Мы устремили взгляды вниз, к мозаичному полу фойе. Газовая люстра, оказавшаяся прямо над уровнем глаз, заливала пространство теплым сиянием, сквозь стрельчатые окна на пол ромбами падал кристально-чистый солнечный свет, и общий эффект был просто невероятен – словно наблюдаешь за царством живых, настоящих птиц из самого рая небесного. При виде этого зрелища Сисси негромко ахнула, и профессор Ренелле расплылся в гордой улыбке. В то время как я любовался сим чудом искусства, мне в голову пришла кое-какая мысль.
– Что же могла бы значить изображенная сцена, профессор? Я вижу у вас на полу, в одном птичьем царстве, различных представителей рода пернатых, которым никогда не встретить друг друга в жизни. Вот тукан, а вот странствующий голубь, и фламинго, и белоклювый королевский дятел, и белоголовый орлан, и колибри из южных и северных американских широт, – сказал я, указывая на каждую.
– Прекрасно подмечено, мистер По! Так и есть, изображенные здесь птицы обитают в Северной, Центральной и Южной Америке, а сокрытая в мозаике история проста: все эти птицы были пойманы мною во время экспедиций.
– Изумительно, – сказала жена. – Здесь целая летопись ваших странствий.
– Да, я очень горжусь этим полом, однако и он – ничто в сравнении с реликвиями, которые вы сейчас увидите. Идемте.
Следуя за профессором по коридору, я отметил, что все двери по пути затворены, кроме одной, самой дальней, ведущей в профессорский кабинет. Сие обстоятельство показалось мне весьма странным. Что это – случай? Или же хозяин догадался о наших истинных целях и таким образом скрывает от нас, где может быть заключена мисс Лоддиджс? Я оглянулся через плечо. Противоположный конец коридора заканчивался лесенкой, ведущей к запертой двери – по всей вероятности, входу в башню. Снаружи башня казалась самым вероятным местом заточения мисс Лоддиджс: из нее было бы сложнее всего сбежать. Встретившись взглядом с Сисси, я понял, что мыслим мы с ней в унисон.

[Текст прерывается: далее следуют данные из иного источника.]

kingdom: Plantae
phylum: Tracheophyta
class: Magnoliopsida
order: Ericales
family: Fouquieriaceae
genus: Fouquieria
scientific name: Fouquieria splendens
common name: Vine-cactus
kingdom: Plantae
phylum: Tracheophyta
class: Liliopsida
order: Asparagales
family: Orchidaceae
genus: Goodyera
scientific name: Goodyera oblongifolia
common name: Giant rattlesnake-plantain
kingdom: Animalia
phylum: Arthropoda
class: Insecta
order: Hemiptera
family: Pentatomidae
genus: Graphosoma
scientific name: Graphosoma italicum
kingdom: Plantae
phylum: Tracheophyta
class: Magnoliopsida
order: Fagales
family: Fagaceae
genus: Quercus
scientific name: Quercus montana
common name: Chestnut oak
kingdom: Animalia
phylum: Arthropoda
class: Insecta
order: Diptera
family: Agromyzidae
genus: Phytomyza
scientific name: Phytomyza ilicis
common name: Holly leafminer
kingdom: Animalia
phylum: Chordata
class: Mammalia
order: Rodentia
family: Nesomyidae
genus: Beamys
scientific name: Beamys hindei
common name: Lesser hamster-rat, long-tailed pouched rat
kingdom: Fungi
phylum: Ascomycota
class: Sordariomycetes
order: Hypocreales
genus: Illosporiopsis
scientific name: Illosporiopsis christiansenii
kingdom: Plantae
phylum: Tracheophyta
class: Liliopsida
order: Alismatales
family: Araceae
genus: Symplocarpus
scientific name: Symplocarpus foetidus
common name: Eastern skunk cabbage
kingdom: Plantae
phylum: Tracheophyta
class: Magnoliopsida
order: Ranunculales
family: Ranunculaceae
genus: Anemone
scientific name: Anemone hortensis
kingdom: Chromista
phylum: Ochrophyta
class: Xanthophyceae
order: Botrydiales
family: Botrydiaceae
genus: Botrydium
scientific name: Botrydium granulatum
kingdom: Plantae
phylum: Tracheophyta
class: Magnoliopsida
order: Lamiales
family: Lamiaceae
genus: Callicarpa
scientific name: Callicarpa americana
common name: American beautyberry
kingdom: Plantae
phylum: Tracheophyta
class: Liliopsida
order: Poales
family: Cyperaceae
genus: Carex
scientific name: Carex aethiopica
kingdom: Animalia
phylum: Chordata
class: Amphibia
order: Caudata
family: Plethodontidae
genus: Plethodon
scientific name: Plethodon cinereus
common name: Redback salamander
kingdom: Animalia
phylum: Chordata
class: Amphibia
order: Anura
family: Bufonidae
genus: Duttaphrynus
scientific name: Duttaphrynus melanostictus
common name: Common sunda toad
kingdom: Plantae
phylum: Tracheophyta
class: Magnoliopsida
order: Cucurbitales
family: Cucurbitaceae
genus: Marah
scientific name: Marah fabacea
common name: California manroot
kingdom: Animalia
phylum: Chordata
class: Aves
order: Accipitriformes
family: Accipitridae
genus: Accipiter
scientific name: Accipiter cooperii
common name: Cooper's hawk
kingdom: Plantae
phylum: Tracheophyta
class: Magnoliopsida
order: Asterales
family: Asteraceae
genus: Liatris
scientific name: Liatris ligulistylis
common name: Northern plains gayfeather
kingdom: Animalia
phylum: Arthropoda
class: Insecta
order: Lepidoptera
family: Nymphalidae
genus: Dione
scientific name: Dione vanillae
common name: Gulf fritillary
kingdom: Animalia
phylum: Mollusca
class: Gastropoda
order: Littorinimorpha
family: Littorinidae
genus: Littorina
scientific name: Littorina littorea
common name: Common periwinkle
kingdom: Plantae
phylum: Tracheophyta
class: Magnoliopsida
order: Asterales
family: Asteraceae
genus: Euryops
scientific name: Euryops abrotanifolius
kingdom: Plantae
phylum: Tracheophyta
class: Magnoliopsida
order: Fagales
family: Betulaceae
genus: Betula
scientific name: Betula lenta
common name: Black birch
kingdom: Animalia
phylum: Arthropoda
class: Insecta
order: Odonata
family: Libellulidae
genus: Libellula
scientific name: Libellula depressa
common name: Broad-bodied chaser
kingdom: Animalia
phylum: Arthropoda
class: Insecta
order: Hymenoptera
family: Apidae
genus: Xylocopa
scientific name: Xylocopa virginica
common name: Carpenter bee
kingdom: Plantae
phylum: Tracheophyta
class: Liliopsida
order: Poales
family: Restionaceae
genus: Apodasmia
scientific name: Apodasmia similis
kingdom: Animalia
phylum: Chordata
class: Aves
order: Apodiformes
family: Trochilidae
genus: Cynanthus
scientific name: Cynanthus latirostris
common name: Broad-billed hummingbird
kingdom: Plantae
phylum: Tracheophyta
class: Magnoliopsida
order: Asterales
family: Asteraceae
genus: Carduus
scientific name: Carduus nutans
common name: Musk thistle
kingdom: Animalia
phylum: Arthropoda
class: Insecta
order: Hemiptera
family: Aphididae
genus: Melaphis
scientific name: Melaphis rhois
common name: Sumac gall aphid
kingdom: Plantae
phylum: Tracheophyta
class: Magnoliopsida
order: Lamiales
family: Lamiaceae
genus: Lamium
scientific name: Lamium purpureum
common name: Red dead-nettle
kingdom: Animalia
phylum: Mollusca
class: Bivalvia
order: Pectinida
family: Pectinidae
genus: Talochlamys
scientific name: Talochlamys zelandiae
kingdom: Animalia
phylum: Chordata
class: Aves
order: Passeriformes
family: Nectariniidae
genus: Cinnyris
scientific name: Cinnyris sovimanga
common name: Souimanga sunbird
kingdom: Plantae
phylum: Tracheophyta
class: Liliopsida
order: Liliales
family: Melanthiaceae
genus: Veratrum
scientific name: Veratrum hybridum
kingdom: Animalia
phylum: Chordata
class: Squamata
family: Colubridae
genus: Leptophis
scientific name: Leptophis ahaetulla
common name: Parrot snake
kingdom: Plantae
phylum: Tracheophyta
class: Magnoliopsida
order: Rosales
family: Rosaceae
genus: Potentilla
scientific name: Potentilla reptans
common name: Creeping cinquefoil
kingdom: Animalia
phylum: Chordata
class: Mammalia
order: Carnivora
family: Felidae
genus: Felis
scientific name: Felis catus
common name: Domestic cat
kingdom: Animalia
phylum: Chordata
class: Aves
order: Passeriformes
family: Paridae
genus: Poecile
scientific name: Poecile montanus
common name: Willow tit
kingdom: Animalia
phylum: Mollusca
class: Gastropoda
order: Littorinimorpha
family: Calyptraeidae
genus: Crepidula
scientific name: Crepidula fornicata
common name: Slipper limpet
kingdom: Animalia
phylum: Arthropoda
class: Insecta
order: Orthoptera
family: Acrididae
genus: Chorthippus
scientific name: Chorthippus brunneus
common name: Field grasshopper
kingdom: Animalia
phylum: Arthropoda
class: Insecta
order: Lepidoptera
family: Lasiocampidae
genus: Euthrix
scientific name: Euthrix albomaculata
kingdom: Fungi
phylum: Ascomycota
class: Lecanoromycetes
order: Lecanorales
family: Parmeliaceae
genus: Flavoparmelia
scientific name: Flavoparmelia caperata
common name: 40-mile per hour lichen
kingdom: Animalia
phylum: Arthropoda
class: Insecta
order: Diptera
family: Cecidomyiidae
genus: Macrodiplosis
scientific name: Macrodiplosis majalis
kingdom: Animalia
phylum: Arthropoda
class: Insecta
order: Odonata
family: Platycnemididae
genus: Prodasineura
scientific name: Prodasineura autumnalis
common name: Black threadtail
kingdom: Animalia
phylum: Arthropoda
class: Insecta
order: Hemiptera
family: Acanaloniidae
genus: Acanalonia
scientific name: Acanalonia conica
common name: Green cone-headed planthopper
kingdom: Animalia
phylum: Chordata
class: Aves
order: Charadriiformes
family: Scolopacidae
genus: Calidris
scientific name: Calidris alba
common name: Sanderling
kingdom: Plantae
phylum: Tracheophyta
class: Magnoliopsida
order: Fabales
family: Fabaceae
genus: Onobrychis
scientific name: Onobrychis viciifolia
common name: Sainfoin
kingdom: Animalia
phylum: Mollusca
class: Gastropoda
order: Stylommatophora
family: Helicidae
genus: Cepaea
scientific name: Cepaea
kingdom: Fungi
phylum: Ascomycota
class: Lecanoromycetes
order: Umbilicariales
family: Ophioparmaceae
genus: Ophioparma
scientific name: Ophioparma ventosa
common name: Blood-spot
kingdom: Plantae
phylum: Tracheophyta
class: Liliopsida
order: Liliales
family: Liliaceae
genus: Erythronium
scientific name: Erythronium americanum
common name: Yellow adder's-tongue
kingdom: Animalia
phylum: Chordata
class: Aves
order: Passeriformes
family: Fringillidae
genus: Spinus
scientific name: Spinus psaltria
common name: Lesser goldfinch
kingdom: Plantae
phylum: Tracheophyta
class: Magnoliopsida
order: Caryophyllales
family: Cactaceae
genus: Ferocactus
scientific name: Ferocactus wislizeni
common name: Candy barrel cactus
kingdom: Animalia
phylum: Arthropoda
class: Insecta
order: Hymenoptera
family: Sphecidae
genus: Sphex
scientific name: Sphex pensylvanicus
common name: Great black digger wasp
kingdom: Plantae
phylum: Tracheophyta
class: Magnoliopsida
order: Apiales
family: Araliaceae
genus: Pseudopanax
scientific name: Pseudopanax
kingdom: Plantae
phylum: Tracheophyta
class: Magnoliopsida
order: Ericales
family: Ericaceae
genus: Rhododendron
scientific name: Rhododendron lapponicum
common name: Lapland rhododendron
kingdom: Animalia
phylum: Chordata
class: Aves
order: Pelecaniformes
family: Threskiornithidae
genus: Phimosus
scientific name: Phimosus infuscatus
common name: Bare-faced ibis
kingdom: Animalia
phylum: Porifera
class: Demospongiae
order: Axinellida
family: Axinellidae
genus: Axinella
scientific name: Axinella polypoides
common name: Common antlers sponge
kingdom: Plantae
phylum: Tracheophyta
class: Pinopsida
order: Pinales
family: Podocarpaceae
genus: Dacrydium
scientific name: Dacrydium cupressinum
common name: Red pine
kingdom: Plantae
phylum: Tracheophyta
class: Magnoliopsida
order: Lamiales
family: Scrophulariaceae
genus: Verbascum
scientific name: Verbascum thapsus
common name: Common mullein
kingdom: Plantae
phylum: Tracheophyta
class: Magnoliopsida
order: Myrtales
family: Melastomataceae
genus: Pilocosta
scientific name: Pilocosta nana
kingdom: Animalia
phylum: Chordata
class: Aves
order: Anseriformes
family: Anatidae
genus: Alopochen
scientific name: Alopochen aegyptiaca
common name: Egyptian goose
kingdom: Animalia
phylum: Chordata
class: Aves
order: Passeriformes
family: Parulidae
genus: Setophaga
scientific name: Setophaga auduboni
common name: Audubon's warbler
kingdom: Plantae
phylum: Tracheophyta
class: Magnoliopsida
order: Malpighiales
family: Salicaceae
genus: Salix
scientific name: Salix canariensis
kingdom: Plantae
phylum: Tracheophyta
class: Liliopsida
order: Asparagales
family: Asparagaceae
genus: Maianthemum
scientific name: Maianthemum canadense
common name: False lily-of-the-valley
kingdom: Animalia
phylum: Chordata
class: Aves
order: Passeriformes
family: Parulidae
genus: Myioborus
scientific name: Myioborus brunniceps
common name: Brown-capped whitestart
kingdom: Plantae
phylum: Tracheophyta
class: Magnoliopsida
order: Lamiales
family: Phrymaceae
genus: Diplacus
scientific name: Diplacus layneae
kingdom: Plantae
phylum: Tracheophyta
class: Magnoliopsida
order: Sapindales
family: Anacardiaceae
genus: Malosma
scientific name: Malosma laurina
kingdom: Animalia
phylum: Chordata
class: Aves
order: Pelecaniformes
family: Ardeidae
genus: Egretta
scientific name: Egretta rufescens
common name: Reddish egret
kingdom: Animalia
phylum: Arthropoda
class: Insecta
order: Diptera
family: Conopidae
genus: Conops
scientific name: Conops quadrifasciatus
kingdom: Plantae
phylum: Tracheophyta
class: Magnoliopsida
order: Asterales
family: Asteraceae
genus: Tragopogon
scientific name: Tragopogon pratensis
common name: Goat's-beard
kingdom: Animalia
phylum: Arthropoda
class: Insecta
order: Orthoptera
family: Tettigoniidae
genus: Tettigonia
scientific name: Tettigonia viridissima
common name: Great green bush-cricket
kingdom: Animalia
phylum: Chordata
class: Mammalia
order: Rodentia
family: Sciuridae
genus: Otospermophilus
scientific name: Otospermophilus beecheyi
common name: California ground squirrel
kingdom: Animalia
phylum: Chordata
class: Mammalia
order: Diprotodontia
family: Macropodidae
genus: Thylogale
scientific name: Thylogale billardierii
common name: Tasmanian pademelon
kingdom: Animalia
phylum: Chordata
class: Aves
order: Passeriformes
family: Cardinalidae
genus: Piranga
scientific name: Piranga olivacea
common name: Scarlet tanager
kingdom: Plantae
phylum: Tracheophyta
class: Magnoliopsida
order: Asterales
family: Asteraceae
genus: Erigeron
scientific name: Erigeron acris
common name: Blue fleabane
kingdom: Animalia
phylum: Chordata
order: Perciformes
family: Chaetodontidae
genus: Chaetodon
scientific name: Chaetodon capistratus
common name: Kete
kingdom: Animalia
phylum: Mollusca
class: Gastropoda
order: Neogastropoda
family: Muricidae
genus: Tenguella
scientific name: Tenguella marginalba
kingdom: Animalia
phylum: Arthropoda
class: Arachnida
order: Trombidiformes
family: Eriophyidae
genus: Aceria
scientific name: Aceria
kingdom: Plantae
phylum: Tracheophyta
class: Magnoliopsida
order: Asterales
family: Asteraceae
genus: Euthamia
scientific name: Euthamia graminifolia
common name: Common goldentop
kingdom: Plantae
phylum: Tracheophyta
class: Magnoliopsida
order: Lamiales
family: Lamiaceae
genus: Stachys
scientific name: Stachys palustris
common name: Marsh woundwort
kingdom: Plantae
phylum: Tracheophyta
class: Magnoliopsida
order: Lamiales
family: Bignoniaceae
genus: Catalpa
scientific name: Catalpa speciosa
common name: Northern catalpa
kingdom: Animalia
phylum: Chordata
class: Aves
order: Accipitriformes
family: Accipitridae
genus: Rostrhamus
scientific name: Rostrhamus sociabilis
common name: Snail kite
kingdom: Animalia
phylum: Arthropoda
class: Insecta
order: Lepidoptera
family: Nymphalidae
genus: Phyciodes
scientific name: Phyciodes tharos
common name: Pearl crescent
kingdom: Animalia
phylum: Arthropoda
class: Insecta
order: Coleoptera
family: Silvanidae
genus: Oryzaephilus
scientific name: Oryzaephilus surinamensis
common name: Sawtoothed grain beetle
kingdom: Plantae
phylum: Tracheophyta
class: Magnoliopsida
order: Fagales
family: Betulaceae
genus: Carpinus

Войдя в кабинет, мы тут же отметили, что он меблирован вовсе не так, как прочие комнаты. Огромный дубовый стол, обращенный к дверям, был занят обычными принадлежностями ученого: письменный прибор, аргандова лампа, зеленого стекла пресс-папье… На полу подле стола стоял большой глобус, шкафы и полки вдоль стен были битком набиты книгами и всевозможными диковинами, от племенных масок, причудливых статуэток, примитивных орудий труда и оружия до невероятной величины морских раковин вперемешку с чучелами птиц и мелких млекопитающих. Трудно было понять, куда первым делом бросить взгляд: переполненные необычайными предметами, полки являли собою сущий музей, посвященный, главным образом, Южной Америке. На трехногом мольберте, словно полотно живописца, была укреплена доска с картой Перу, испещренной различными линиями да заметками, со всей очевидностью имевшими некое отношение к экспедициям профессора Ренелле.
– Прошу садиться.
Профессор указал нам на пару небольших креслиц, стоявших перед столом, а сам уселся в свое – массивное, обитое кожей. Едва я устроился у стола, внимание мое вновь привлекло пресс-папье в виде черепашки дюймов этак двух в поперечнике.
– Да, это изумруд, – подтвердил профессор, пристально глядя мне прямо в глаза.
Неужели он догадался о том, что мне сразу же пришли на ум легендарные драгоценности, описанные в книге Фернандеса?
– Во время первой экспедиции в Чачапоясские горы я отыскал его в глиняном горшке с изумрудами помельче, погребенном рядом с мумией – почти такой же, как та, что я продемонстрировал вчера вечером.